資料本文:
日経新聞に”村上春樹ネタ”で攻めた香港の意見広告に驚いた

日経新聞に”村上春樹ネタ”で攻めた香港の意見広告に驚いた

日経新聞の広告~自由のため 香港と共に

2019年8月19日の日本経済新聞に、香港のデモ活動を支援する団体が、「自由のため、香港と共に」とうたった大きな「意見広告」を出しました。


(日経新聞のスクリーンショットより)

以前朝日新聞で広告を出していましたが、今回はその内容も危機感も全く違うと感じました。

文章の中には、

私たちが、香港市民であり続けられる日は、貴国に咲く桜の花と同じように、短命であり長くはありません

といったかなり悲劇的な言葉もありました。

村上春樹の「壁と卵」のスピーチ

最初この卵は何だろうと思いましたが、横にいた香港人の同僚が「卵と壁ですね」と言ったので、

「そうか!村上春樹だ!」

と気づきました。

壁と卵」は、作家の村上春樹氏が2009年のエルサレム賞の授賞式のスピーチの、「もし、硬くて高い壁と、そこに叩きつけられている卵があったなら、私は常に卵の側に立つ。」という言葉とそのスピーチです。

スピーチの全文の書き起こしを読みなおしましたが、力強いメッセージを感じました。

「壁(システム)と卵(人間)の共生」〜村上春樹氏「壁と卵」スピーチからの一愚考 – 木走日記

もちろん香港市民が「叩きつけられている卵」、そして警察やその上にある政府(香港・中国)が「硬くて高い壁」になります。

この壁と卵のエピソードは、5年前の雨傘革命の際にも引用されていたそうなので、今回のデモで取り上げてもおかしくありません。

香港人の発信し続けるパワーがすごい

香港市民は「叩きつけられてヒビの入った卵」なのかもしれない。

でも広東語・英語・日本語など、さまざまな言語で発信し続けるパワーはものすごいなとも思うのです。

取り組む課題 1:
本文によると、筆者が「壁と卵」のエピソードを今回のデモで取り上げてもおかしくないと考えたのはなぜか。本文に書かれている理由を説明しなさい。
取り組む課題 2:
本文のうち、「スピーチの全文の書き起こしを読みなおしましたが、力強いメッセージを感じました。」を含む語句で始まり「香港市民は「叩きつけられてヒビの入った卵」なのかもしれない。」で終わる部分を、そのまま書き出しなさい。

記録抜粋:
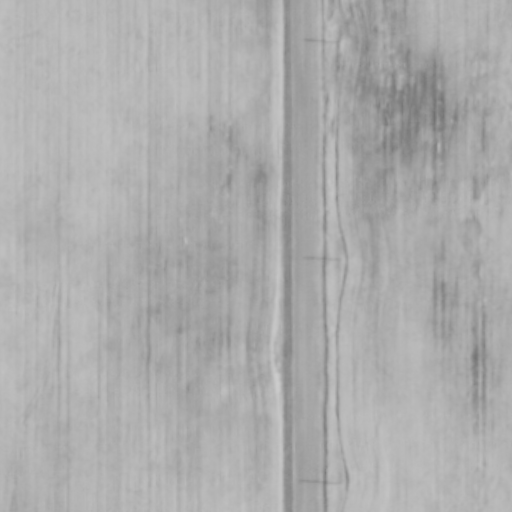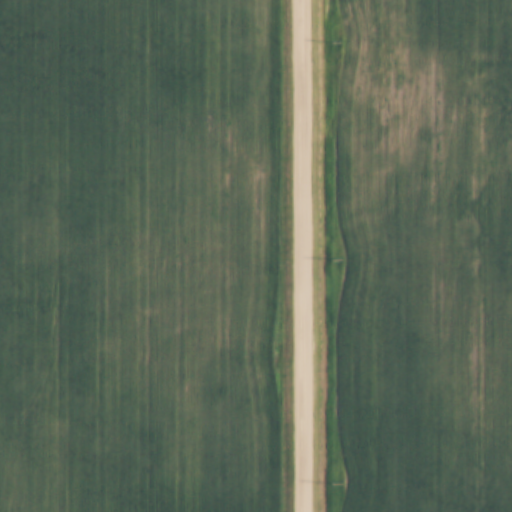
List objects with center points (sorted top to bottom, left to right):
road: (302, 256)
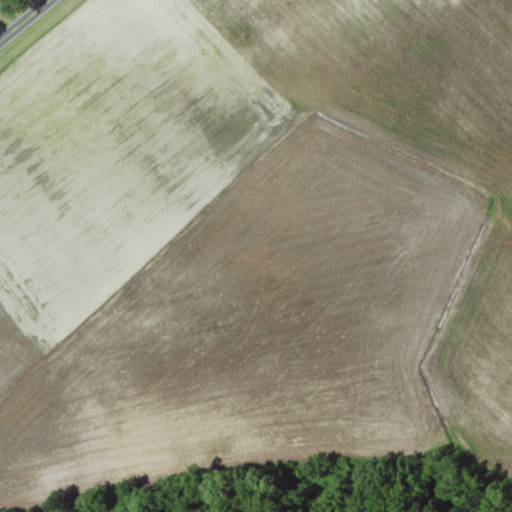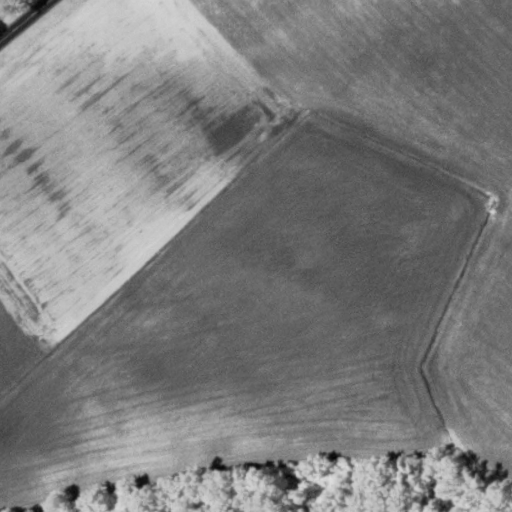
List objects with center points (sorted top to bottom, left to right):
road: (25, 20)
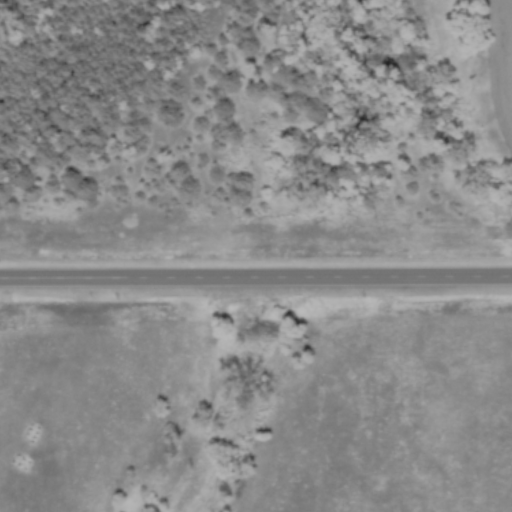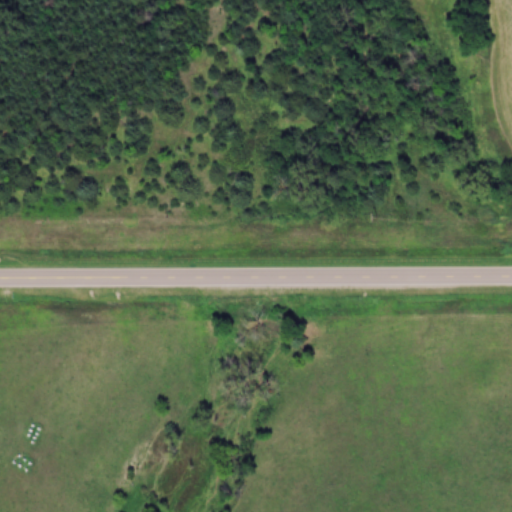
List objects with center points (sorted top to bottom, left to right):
road: (256, 282)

記述解答 1:
このエピソードは5年前の雨傘革命の際にも引用されていたそうだからである。

記述解答 2:
スピーチの全文の書き起こしを読みなおしましたが、力強いメッセージを感じました。

「壁(システム)と卵(人間)の共生」〜村上春樹氏「壁と卵」スピーチからの一愚考 – 木走日記

もちろん香港市民が「叩きつけられている卵」、そして警察やその上にある政府(香港・中国)が「硬くて高い壁」になります。

この壁と卵のエピソードは、5年前の雨傘革命の際にも引用されていたそうなので、今回のデモで取り上げてもおかしくありません。

香港人の発信し続けるパワーがすごい

香港市民は「叩きつけられてヒビの入った卵」なのかもしれない。